Yorick Goes to the Mall
I have a friend getting married next Saturday, so I had to go to the mall to buy a gift.
That sentence is literally true -- I "had to" go to the mall to buy the gift because although my friend is registered at a large department store called Myer, Myer's wedding registries are not available on-line. You have to actually go to the store to a special desk where somebody has access to the registry. Give her the number, and she will print off the list of things on said registry that haven't been purchased yet. You buy the stuff, and bring it back to her so she can check it off the list.
So my officemates and I did that. But it seemed so 1993 somehow. I mean, Myer has the registry on a computer already. How hard would it be to make it available on-line?
Anyway, it was sort of interesting wandering around Myer while waiting to get the registry, and again while waiting for the gifts we bought to be wrapped. For the first time in my certain knowledge, I touched a pot that cost over $350 (US). "It's French," our savvy office management specialist said, as if that simple concept were all the explanation needed to account for the ungodly pricetag. It was certainly heavy, so I guess it could also double as a weapon; you could clobber any intruders with the lid if they had the temerity to invade your kitchen while you were sauteeing mushrooms or doing some other French cooking technique.

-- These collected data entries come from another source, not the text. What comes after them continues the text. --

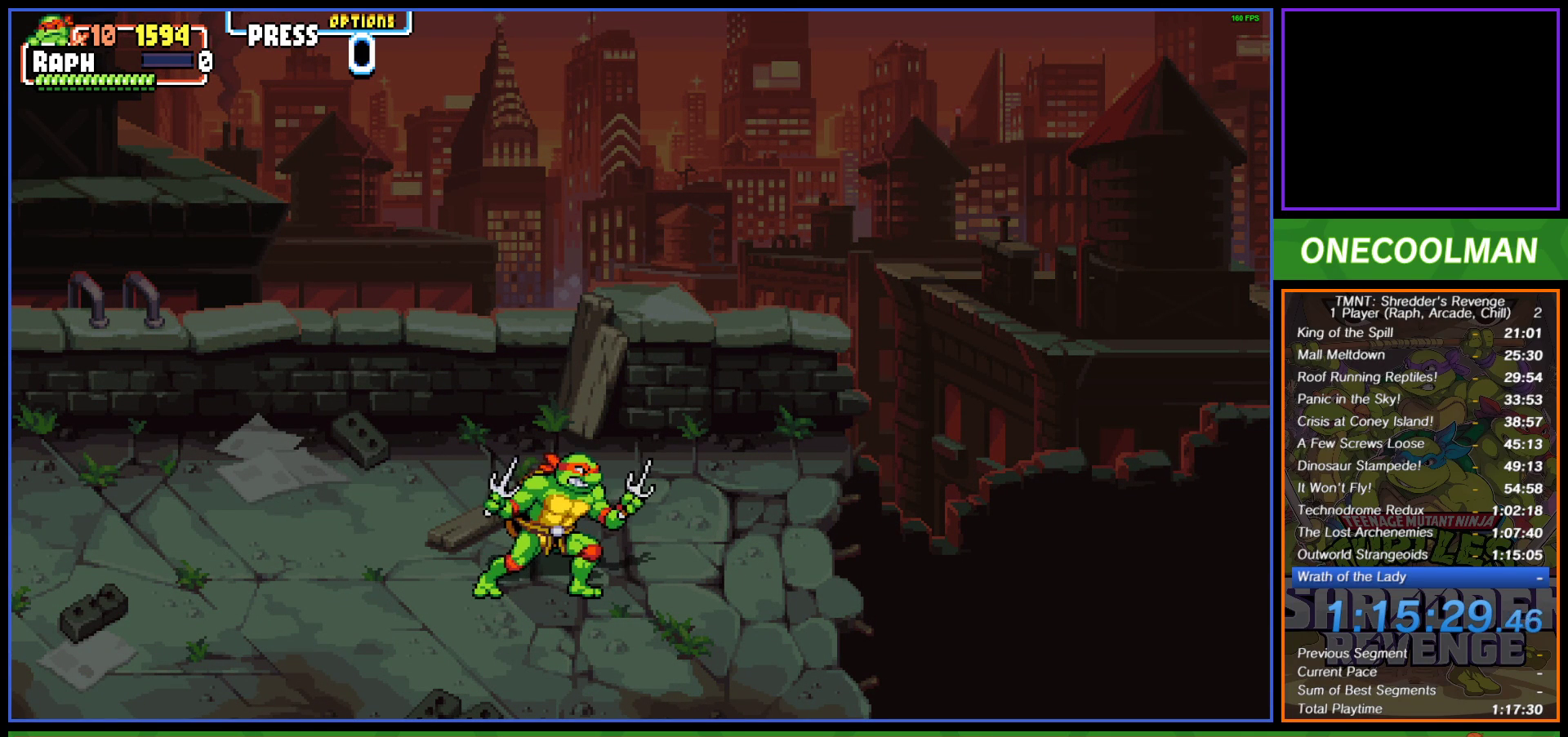
{"buttons": [], "left_stick": "center", "events": []}
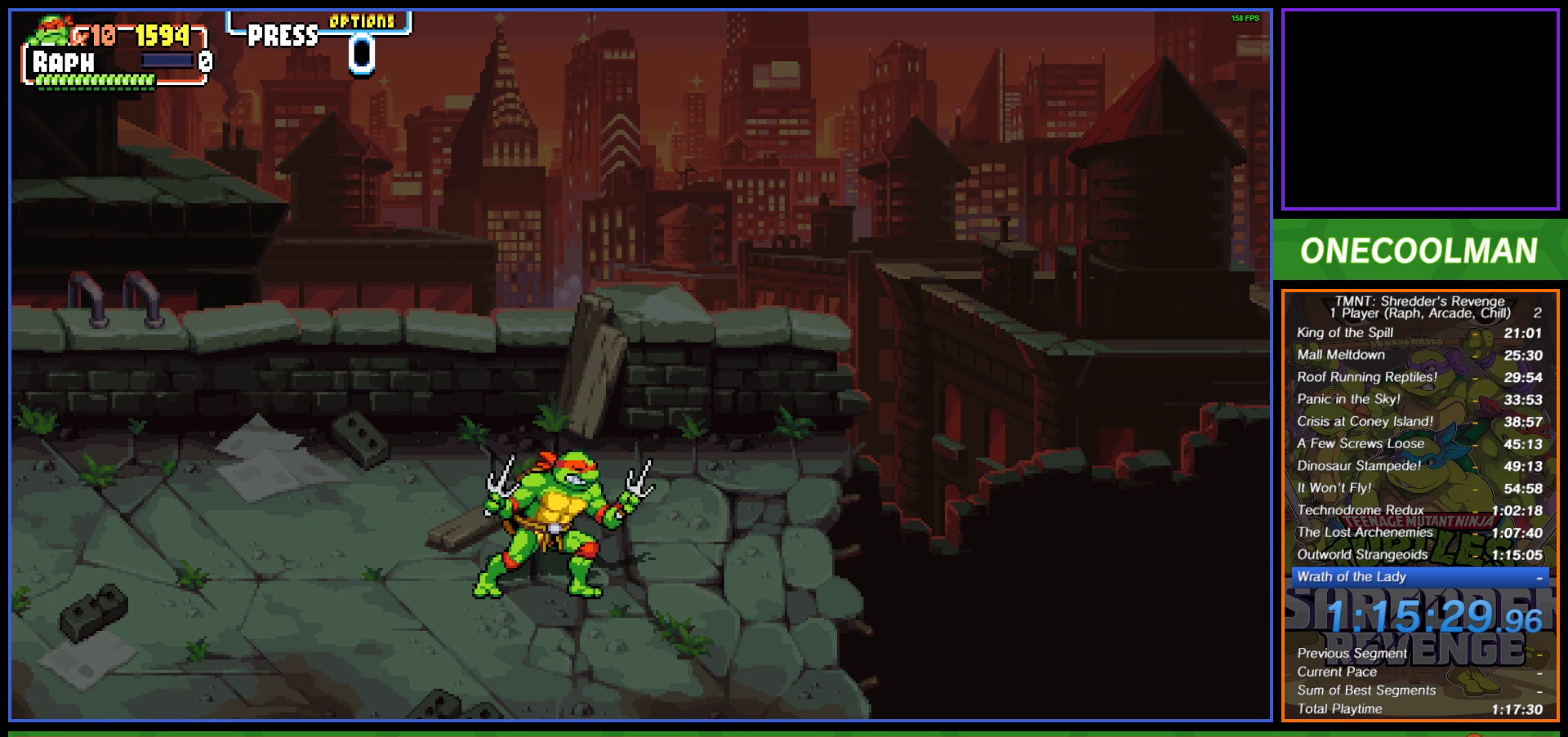
{"buttons": [], "left_stick": "center", "events": []}
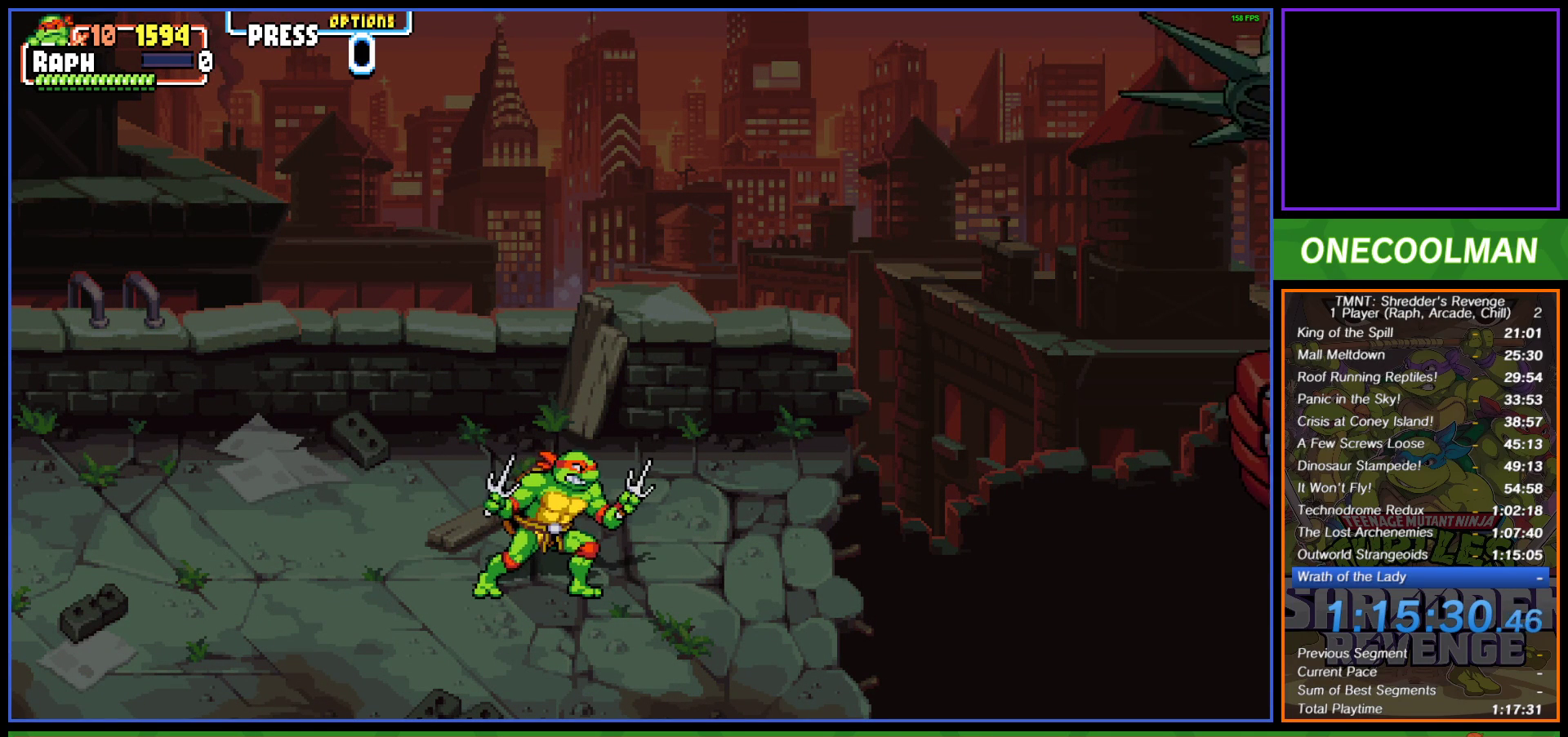
{"buttons": [], "left_stick": "center", "events": []}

And the store was full of Christmas schlock. Australian Christmas schlock bears a strong resemblence to American schlock. Not real surprising, although there were certainly a lot more Christmas-themed beach towels than you'd see in a typical mall in Ohio. They had an assortment of truly odd Christmas ornaments. My favorite was the kangaroo with wings. Yes, wings. Must be an optimistic view of the kangaroo afterlife; after being hit by a truck they get wings and get to adorn plastic Christmas trees. Beats the 7th circle of hell, I guess.